In the traditional Jewish view, God has freely entered into a covenant relationship with the Jewish people which is binding on all parties and which stipulates certain kinds of behavior to be exhibited by the covenanted nation. Its performance of these acts constitutes the fulfillment of its obligation as a covenant partner. The prophetic denunciation of the people is not that they are “merely” performing the required actions without the appropriate inner attitudes, but rather that they are performing only a part of their obligations and not all of them. God wants acts of loving-kindness, righteousness and justice, not just punctilious ritual behavior. The covenant obligations must be fulfilled in their entirety, not selectively.
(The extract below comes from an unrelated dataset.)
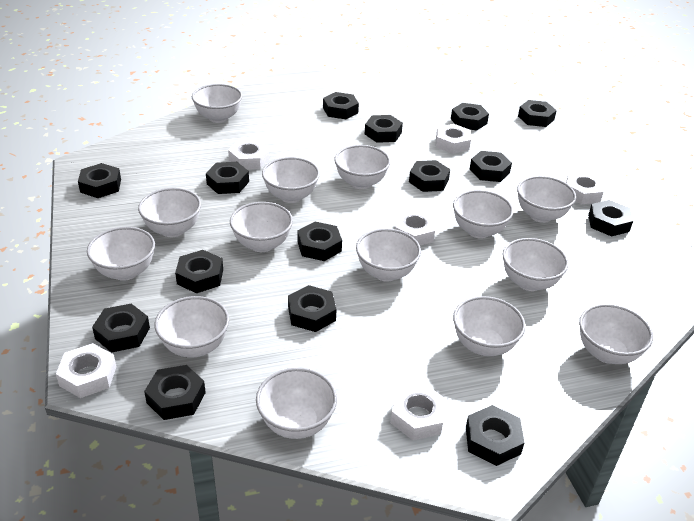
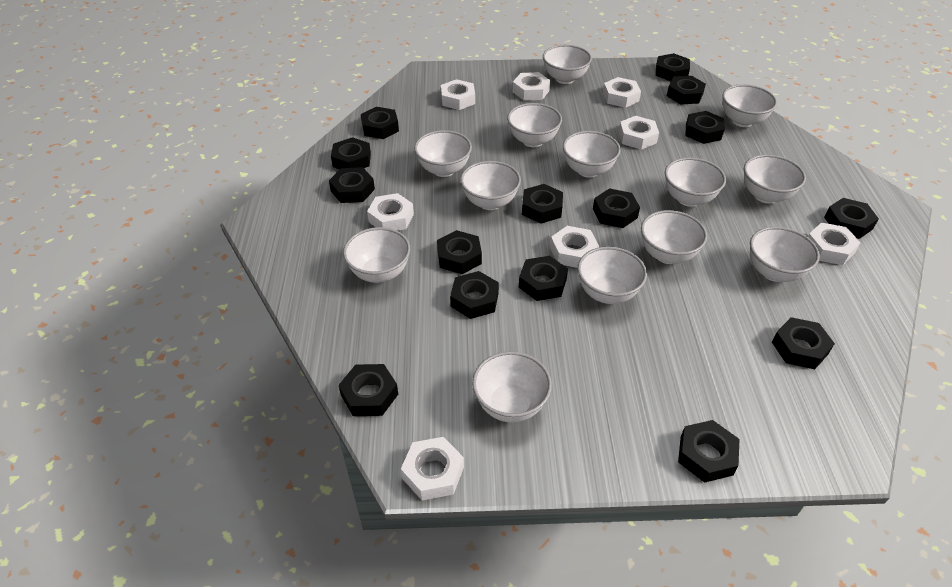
white bowl: [87,227,155,281] [138,188,201,237] [155,296,229,358] [192,84,242,123] [230,202,293,252] [256,368,337,439] [262,157,320,203] [334,145,390,189] [356,229,421,282] [453,190,513,239] [453,296,526,356] [502,238,569,291] [517,176,576,223] [579,304,653,364] = 14 -> [343,227,410,283] [414,130,472,177] [460,161,521,210] [472,351,552,423] [507,103,562,147] [543,45,592,84] [563,131,621,178] [578,247,647,304] [641,210,707,264] [665,157,726,207] [722,84,777,127] [744,155,806,204] [750,227,820,282] = 13
white nut: [56,343,117,398] [228,140,269,169] [390,384,447,440] [395,209,435,245] [436,124,471,154] [566,172,605,204] = 6 -> [367,193,414,231] [401,437,464,500] [441,79,475,110] [513,72,550,101] [550,226,599,268] [603,77,641,108] [618,116,659,150] [808,222,860,265] = 8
It is through the laws given by God in the Torah, later interpreted and extended in the Oral Torah and Halakhah, that the Jew establishes and fulfills his or her relationship to God through the covenant. Thus it is true that Jews see their relation to God (as well as God’s relationship to them) in legal terms. This sense of being a legally constituted partner in the enterprise of human history is an essential ingredient in the Jewish self-concept. That partnership, however, while in a certain sense contracted with each individual Jew, is ultimately mediated through the Jewish community. The individual’s fulfillment of obligations (mitzvot) contributes to the fulfillment of the covenant responsibilities of the people. Each Jew, as a member of the covenant people, shares in the responsibilities and the obligations but does not view his or her goal as personal salvation or redemption -- rather, the concepts of salvation and redemption are reserved, for the most part, for the covenant partner, the People of Israel. Concepts like life after death and resurrection, while present throughout Judaism, are finally peripheral because of their close connection with ideas of individual salvation and personal continuity. Overwhelmingly, the real hope is one of the continuity and salvation of the people.

We hope that we have successfully demonstrated that while law is indeed central to Judaism, its actual operation is significantly different than Protestants have assumed. Protestant critiques of Jewish law have been setting up straw men and knocking them down, with little attempt to engage the Jewish community as a true interlocutor. A compassionate understanding of Judaism (the prerequisite for any real partnership in conversation) certainly requires the revision of Protestant views of Jewish law, and may entail the rethinking of the religious role of law, or of concrete religious action in general. Consequently, implications for Protestant understandings of Roman Catholicism (and the ‘‘concreteness’’ of its ritual life) may also emerge. Protestantism’s resources for such rethinking are probably to be found within its liturgical and sacramental traditions, which stress historical continuity and the tangibility and gentle guidance of ritual forms.

Because we believe that our conclusions point beyond the issues at hand to implications and agendas for the future, we suggest that the richness of Judaism’s ‘‘sacramental” sensibilities, its wealth of ritual practices and its appreciation of religious action, may offer Protestantism some insights for resisting the divergent tendencies of American culture to encapsulate religion in feelings and inwardness on the one hand, or to package religion as for telemarketing (rationalizing even the inner life) on the other. But these are matters for further essays. Protestant Christology may profit from thinking through the implications of seeing Jesus as ‘‘Law made Flesh.’’ Contemporary re-evaluations of St. Paul, particularly those of Krister Stendahl (Paul Among Jews and Gentiles) and E. P. Sanders (Paul and Palestinian Judaism and Paul, the Law and the Jewish People), are valuable resources. We are convinced that correcting our ingrained preconceptions will allow Jews and Christians not only to talk to each other, but to understand what is said.